Think of it as cooling down a cup of tea. Inhale through your nose and exhale out through your mouth, pursing your lips, pretending to cool down a hot cup of tea. Taking deep breaths brings us into parasympathetic domination, which reduces stress. This is a place of safety. It signals to the body that “all is well, you have safe passage.” 

I continued to breathe deeply until I had reached home. 

I’d like to make a note here that, for many years, I would jump straight to this step. I was so desperate to feel calm, I just started breathing deeply. And while yes, this does work, it would be many, many years of trial and error to know (and understand) that we have to first let it be there before it can truly subside. Otherwise, we will be experiencing the feelings of panic at the same time as trying to get rid of it. Confusing? Yes. It’s the trying to get rid of it perspective that I’ve learned isn’t helpful. When you try and get rid of something, then there really is a threat. But when it comes to panic attacks, the threat is not real. Our real fear is how we will feel when the panic comes, not the threat itself. 

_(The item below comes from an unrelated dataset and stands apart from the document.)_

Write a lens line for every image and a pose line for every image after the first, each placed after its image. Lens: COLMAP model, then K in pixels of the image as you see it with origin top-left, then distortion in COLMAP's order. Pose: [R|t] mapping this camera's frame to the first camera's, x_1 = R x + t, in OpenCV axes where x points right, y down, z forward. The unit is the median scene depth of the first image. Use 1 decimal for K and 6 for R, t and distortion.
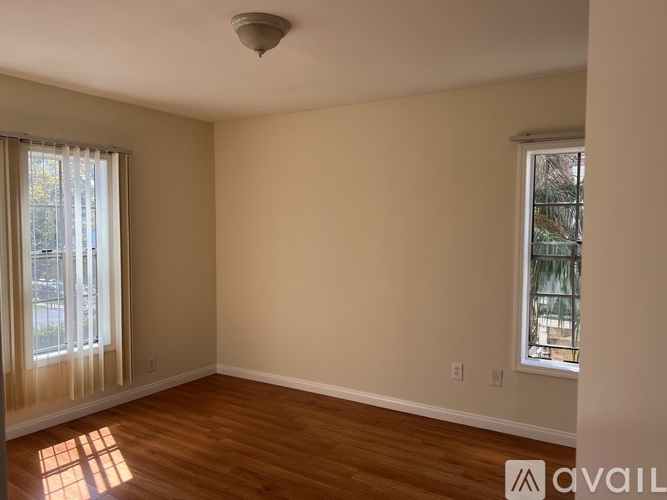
lens RADIAL K [[502.4, 0, 335.8], [0, 502.4, 248.4], [0, 0, 1]] dist [0.008871, -0.015496]
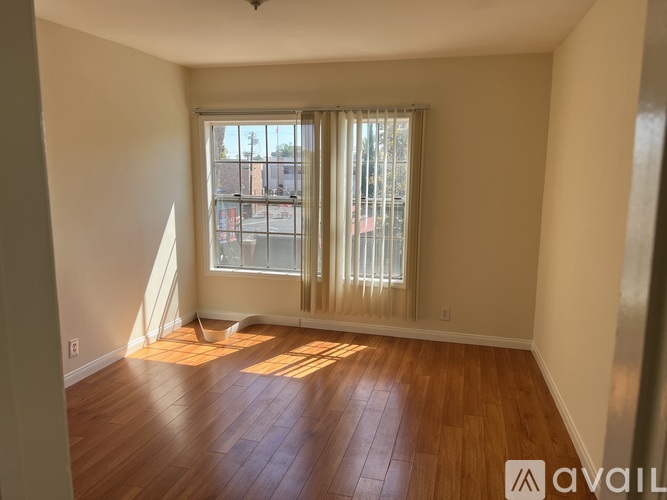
lens RADIAL K [[502.4, 0, 336.8], [0, 502.4, 248.8], [0, 0, 1]] dist [0.008871, -0.015496]
pose [[0.323504, 0.152419, -0.933870, 0.620114], [-0.063983, 0.988206, 0.139123, -0.038425], [0.944061, 0.014745, 0.329441, 0.544597]]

So our goal is not to rid ourselves of the panic, but to allow space for it: “I have space for this.” We welcome it in, temporarily, accepting it’s visiting — and then gently send it on its way. Being able to “sit with it” also helps our self-esteem. We prove to ourselves we do have the capacity to handle it. 

As HSPs, we’re already used to managing big emotions — so you’ve got this, too!

4. Give yourself some praise. 

This step can feel really cheesy when you first start out — it feels so unfamiliar to praise yourself. But here’s the thing. It works. 

“I’ve got this!” It is perfectly okay to feel this way. It’s because I care deeply. Not because there is something “wrong” with me or I have some kind of disorder as an emotional, sensitive person. Fear is a normal human emotion and common to everyone. 

So tell yourself something like:

I have phenomenal coping skills!

I can handle this! 

I am brave! 

I am amazing! 

I’ve got this!

Or any variation you’d like…

Dr. Rick Hanson, a neuropsychologist, refers to this as getting in touch with your “inner caring committee.” At the end of the day, it’s a self-compassion practice. So whatever you would like to call it, honestly, it is worth a try. Remember the old adage: Action comes before belief? Of course, you may not believe it when you first start out, but over time, your beliefs start to change.

As sensitive people, we have a tendency to become overstimulated easily. But we can manage our emotions more so, panic attack or not.